Comment l’idée de la création du bureau état civil au sein de l’hôpital de la Croix-Rousse a-t-elle pris corps ?
D’une part, en interne, de la motivation de nos agents, désireux de rendre service au public via une relation plus proche, plus directe, alors que les procédures sont de plus en plus dématérialisées et que notre législation est de plus en plus complexe. D’autre part, d’une rencontre, celle, un peu fortuite, avec les responsables d’une clinique, en cours d’ouverture dans le 8e arrondissement, nous demandant de venir à leur aide, face, justement, à la complexification de notre législation, notamment en matière de nom.
À partir de là, l’idée a germé autour de cette question, devenue un véritable défi : pourquoi le service état civil ne s’installerait-il pas en maternité, au plus près de ceux qui en ont besoin ? Tout le monde y trouverait son intérêt : les parents, bien sûr, mais aussi les agents, qui verraient leur métier valorisé auprès du public, et le personnel de la maternité, recentré sur son cœur de métier. Une belle rencontre, en quelque sorte !

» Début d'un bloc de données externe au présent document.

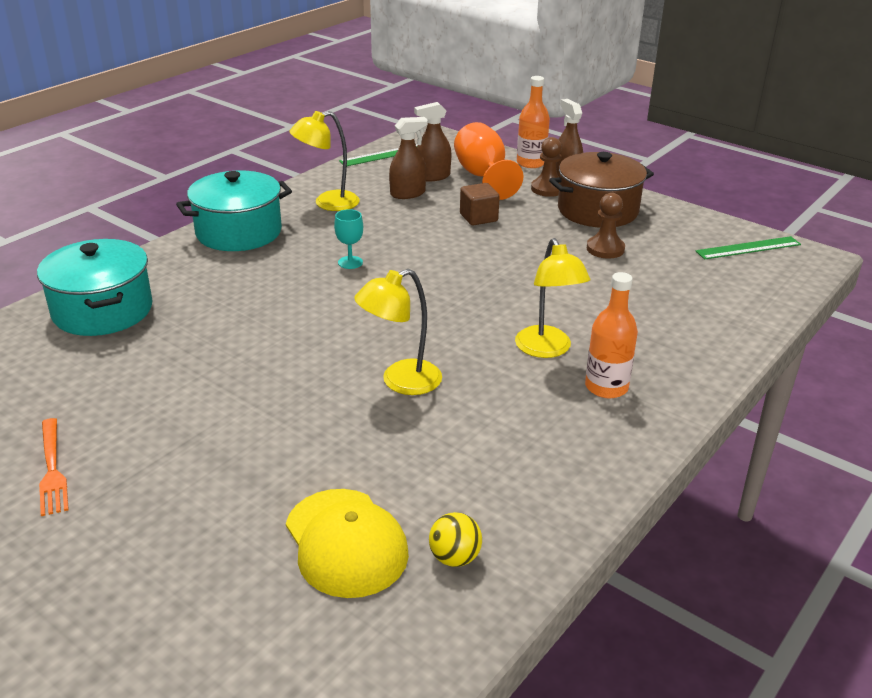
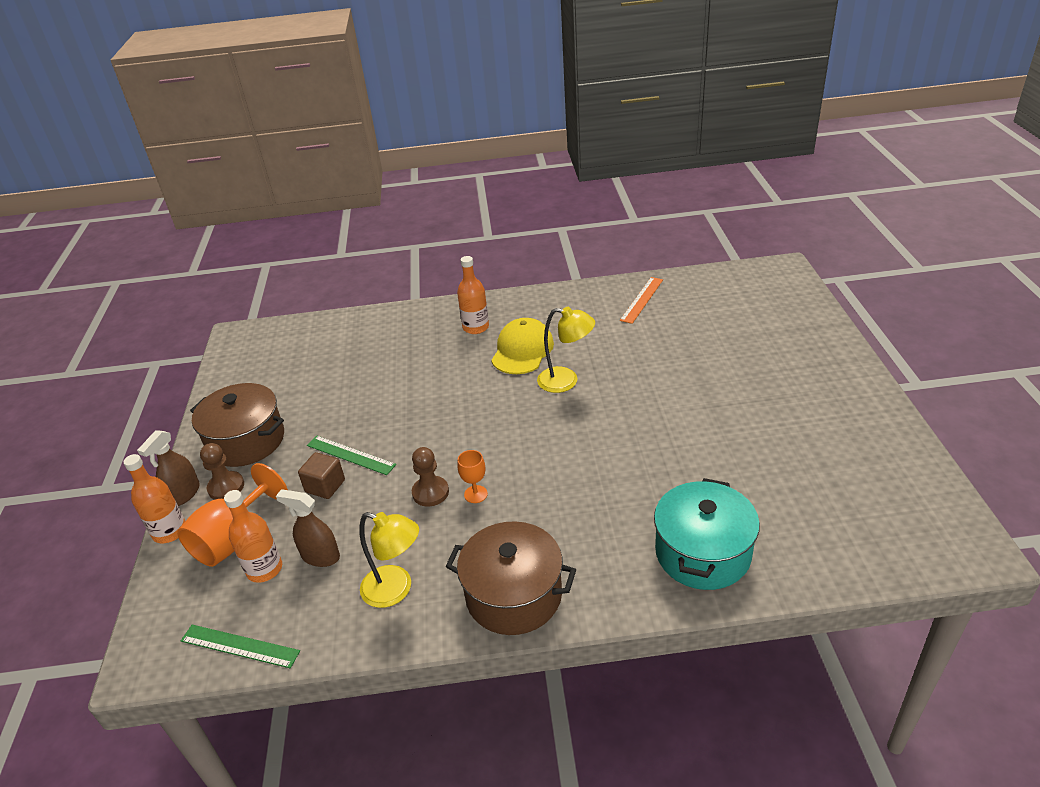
camera: 130 degrees left, 5 degrees up
orange fork [39,418,69,516] -> none
turquoise pot [176,171,292,251] -> brown pot [445,521,576,635]
yellow cap [286,489,409,598] -> yellow cap moved to [491,318,554,374]
turquoise goblet [334,209,363,269] -> orange goblet [457,450,488,503]
brown spray bottle [414,102,451,181] -> orange bottle [224,490,282,583]
yellow ball [429,512,482,567] -> orange ruler [620,277,663,324]
yellow lamp [515,238,590,358] -> none
brown pawn [587,193,625,258] -> brown pawn moved to [412,447,449,507]
green ruler [696,236,801,260] -> green ruler moved to [307,436,396,475]

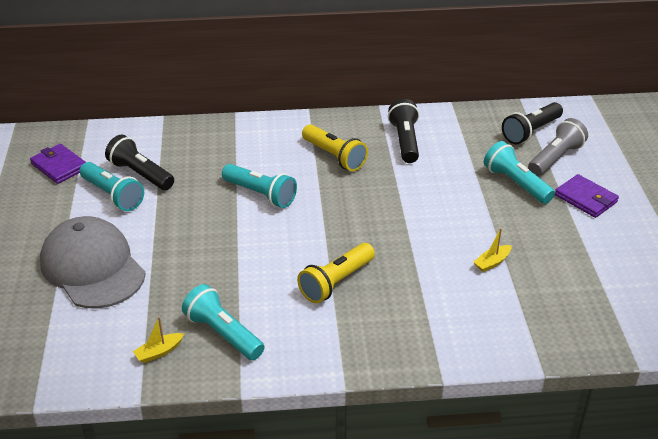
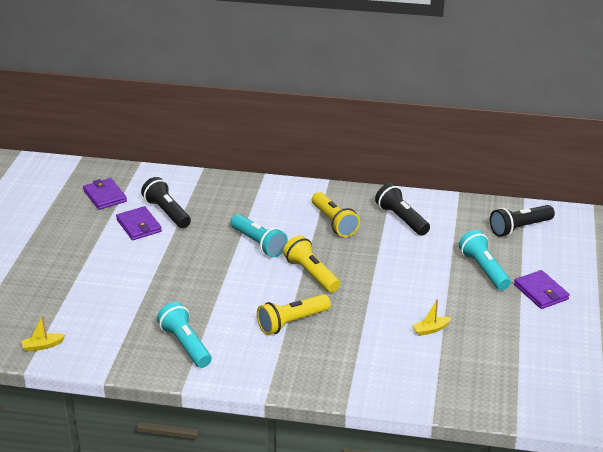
camera: 15 degrees right, 5 degrees down
grey cap [40,216,146,309] -> none
turquoise flashlight [80,162,144,211] -> purple wallet [116,206,162,240]
yellow boat [133,317,184,363] -> yellow boat moved to [21,315,65,352]
black flashlight [388,99,419,163] -> black flashlight turned 45 degrees counterclockwise [375,183,430,236]
grey flashlight [528,118,588,176] -> none
none -> yellow flashlight [283,235,340,293]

Je me suis donc rapprochée de la mairie du 4e arrondissement, où est localisée la plus importante maternité de Lyon. Le directeur général des services était enthousiaste, le maire aussi, de même que les responsables de l’hôpital… Restait à régler les questions techniques, juridiques et informatiques. C’est bien ce qui a pris le plus de temps, et qui explique, en grande partie, les dix-huit mois qui ont été nécessaires pour mettre en œuvre le projet.
Quels ont été les principaux problèmes techniques à résoudre ?
Le problème le plus ardu, c’est bien de transporter les solutions informatiques. Idéalement, nous aurions dû créer deux sections, à savoir un registre de naissance à la mairie et un autre à la maternité. Or techniquement, cela s’est avéré impossible. Nous avons donc été amenés à acheter une autre application informatique qui ne sera opérationnelle que le 1er janvier prochain. Il a fallu obtenir l’approbation du procureur pour mettre en place un système transitoire, qui fait qu’en définitive, actuellement, les naissances et reconnaissances ne peuvent être traitées qu’à la maternité, là où se trouve notre seul registre. Le Parquet a également donné son accord pour le déplacement des registres à la maternité et pour la prise des déclarations en dehors de la mairie.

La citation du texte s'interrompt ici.